» **Task to carry out**:
Retype each entry below, keeping every character the same.

┌─ Supplied records

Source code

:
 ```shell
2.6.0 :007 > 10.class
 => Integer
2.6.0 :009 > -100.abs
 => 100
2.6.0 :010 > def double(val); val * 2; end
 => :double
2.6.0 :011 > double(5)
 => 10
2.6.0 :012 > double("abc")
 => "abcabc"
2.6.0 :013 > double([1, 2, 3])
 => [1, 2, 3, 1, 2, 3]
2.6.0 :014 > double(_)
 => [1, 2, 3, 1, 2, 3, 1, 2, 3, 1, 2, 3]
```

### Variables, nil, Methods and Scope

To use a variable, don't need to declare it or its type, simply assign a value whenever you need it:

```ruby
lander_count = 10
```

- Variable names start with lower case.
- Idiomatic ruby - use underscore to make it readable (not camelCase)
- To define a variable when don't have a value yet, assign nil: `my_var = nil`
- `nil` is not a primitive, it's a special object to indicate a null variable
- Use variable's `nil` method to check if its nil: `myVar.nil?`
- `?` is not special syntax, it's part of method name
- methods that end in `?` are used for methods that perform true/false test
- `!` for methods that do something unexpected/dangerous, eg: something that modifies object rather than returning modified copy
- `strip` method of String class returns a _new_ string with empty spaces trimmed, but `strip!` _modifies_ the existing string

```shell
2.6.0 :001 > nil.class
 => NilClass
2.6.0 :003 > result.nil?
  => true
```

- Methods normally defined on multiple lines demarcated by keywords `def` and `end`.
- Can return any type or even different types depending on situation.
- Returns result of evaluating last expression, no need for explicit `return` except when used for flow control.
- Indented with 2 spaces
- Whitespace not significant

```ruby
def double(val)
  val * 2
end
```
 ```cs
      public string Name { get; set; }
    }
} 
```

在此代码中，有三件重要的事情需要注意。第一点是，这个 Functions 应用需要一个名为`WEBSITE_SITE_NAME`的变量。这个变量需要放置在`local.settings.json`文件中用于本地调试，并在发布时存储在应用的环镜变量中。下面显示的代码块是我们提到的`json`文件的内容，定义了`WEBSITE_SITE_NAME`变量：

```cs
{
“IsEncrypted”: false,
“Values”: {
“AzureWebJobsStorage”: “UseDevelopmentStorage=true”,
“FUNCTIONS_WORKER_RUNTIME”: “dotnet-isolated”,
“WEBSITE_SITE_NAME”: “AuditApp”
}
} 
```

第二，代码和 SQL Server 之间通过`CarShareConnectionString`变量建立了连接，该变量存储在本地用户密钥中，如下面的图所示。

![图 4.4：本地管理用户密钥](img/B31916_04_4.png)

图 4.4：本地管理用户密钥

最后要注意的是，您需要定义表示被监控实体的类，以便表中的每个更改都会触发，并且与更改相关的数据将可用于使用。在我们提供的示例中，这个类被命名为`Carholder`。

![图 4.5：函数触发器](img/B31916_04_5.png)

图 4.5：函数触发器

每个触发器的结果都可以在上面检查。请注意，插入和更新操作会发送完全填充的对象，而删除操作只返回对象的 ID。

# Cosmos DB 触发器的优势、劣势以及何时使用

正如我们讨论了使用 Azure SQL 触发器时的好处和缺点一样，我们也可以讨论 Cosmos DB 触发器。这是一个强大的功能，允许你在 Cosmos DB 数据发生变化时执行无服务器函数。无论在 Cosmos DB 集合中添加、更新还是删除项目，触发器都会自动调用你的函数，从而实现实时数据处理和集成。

└─

» **Output**:
Source code

:
 ```shell
2.6.0 :007 > 10.class
 => Integer
2.6.0 :009 > -100.abs
 => 100
2.6.0 :010 > def double(val); val * 2; end
 => :double
2.6.0 :011 > double(5)
 => 10
2.6.0 :012 > double("abc")
 => "abcabc"
2.6.0 :013 > double([1, 2, 3])
 => [1, 2, 3, 1, 2, 3]
2.6.0 :014 > double(_)
 => [1, 2, 3, 1, 2, 3, 1, 2, 3, 1, 2, 3]
```

### Variables, nil, Methods and Scope

To use a variable, don't need to declare it or its type, simply assign a value whenever you need it:

```ruby
lander_count = 10
```

- Variable names start with lower case.
- Idiomatic ruby - use underscore to make it readable (not camelCase)
- To define a variable when don't have a value yet, assign nil: `my_var = nil`
- `nil` is not a primitive, it's a special object to indicate a null variable
- Use variable's `nil` method to check if its nil: `myVar.nil?`
- `?` is not special syntax, it's part of method name
- methods that end in `?` are used for methods that perform true/false test
- `!` for methods that do something unexpected/dangerous, eg: something that modifies object rather than returning modified copy
- `strip` method of String class returns a _new_ string with empty spaces trimmed, but `strip!` _modifies_ the existing string

```shell
2.6.0 :001 > nil.class
 => NilClass
2.6.0 :003 > result.nil?
  => true
```

- Methods normally defined on multiple lines demarcated by keywords `def` and `end`.
- Can return any type or even different types depending on situation.
- Returns result of evaluating last expression, no need for explicit `return` except when used for flow control.
- Indented with 2 spaces
- Whitespace not significant

```ruby
def double(val)
  val * 2
end
```
 ```cs
      public string Name { get; set; }
    }
} 
```

在此代码中，有三件重要的事情需要注意。第一点是，这个 Functions 应用需要一个名为`WEBSITE_SITE_NAME`的变量。这个变量需要放置在`local.settings.json`文件中用于本地调试，并在发布时存储在应用的环镜变量中。下面显示的代码块是我们提到的`json`文件的内容，定义了`WEBSITE_SITE_NAME`变量：

```cs
{
“IsEncrypted”: false,
“Values”: {
“AzureWebJobsStorage”: “UseDevelopmentStorage=true”,
“FUNCTIONS_WORKER_RUNTIME”: “dotnet-isolated”,
“WEBSITE_SITE_NAME”: “AuditApp”
}
} 
```

第二，代码和 SQL Server 之间通过`CarShareConnectionString`变量建立了连接，该变量存储在本地用户密钥中，如下面的图所示。

![图 4.4：本地管理用户密钥](img/B31916_04_4.png)

图 4.4：本地管理用户密钥

最后要注意的是，您需要定义表示被监控实体的类，以便表中的每个更改都会触发，并且与更改相关的数据将可用于使用。在我们提供的示例中，这个类被命名为`Carholder`。

![图 4.5：函数触发器](img/B31916_04_5.png)

图 4.5：函数触发器

每个触发器的结果都可以在上面检查。请注意，插入和更新操作会发送完全填充的对象，而删除操作只返回对象的 ID。

# Cosmos DB 触发器的优势、劣势以及何时使用

正如我们讨论了使用 Azure SQL 触发器时的好处和缺点一样，我们也可以讨论 Cosmos DB 触发器。这是一个强大的功能，允许你在 Cosmos DB 数据发生变化时执行无服务器函数。无论在 Cosmos DB 集合中添加、更新还是删除项目，触发器都会自动调用你的函数，从而实现实时数据处理和集成。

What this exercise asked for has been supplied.